13 September 2019
The Australian and US markets have been relatively volatile over the past three months after a very strong start to the year.
On the 30th July the ASX 200 briefly surpassed the all time high of 6,851, which was set on 1st November 2007. There is of course more to the story than price, as these stocks have been paying consistent dividends over the period. The chart below shows the ASX 200 over the last 12 months, and you can clearly see the strong gains between January and August this year.
Interest rates have dropped again since our last newsletter and the official interest rate now stands at 1.0%. It is quite unusual to see interest rates being dropped while the share market is hitting all time highs, usually interest rates are lifted to slow down a strong market. This is happening because despite the sharemarket doing well the government is concerned other parts of the economy are struggling and bordering on recession. This includes the retail sector and of course the devastating impact of the ongoing NSW/Qld drought.
Overall the Australian economy is growing slowly, with real economic growth only 1.4% for the year to June 2019. This is also being seen in global economies that are feeling the effects of the escalating US-China trade war and European political risks with Brexit.

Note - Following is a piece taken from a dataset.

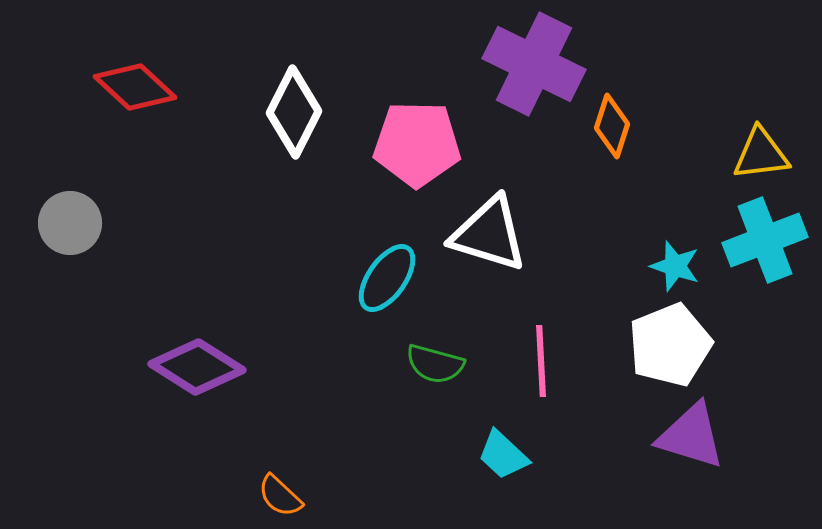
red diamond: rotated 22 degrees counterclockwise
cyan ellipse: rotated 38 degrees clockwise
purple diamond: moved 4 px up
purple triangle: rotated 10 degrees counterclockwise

The Reserve Bank is however optimistic as the full effects of the interest rate and tax cuts are yet to flow through the economy.
While this latest growth figure is low it allows Australia to maintain its record of over 27 years of economic growth, with the last recession being in the early 1990s. Borrowing is also very cheap and we are seeing owner occupied home loans at just over 3%. As I’m often told by the farmers I meet with this is far cry from the nearly 20% seen in the early 80s.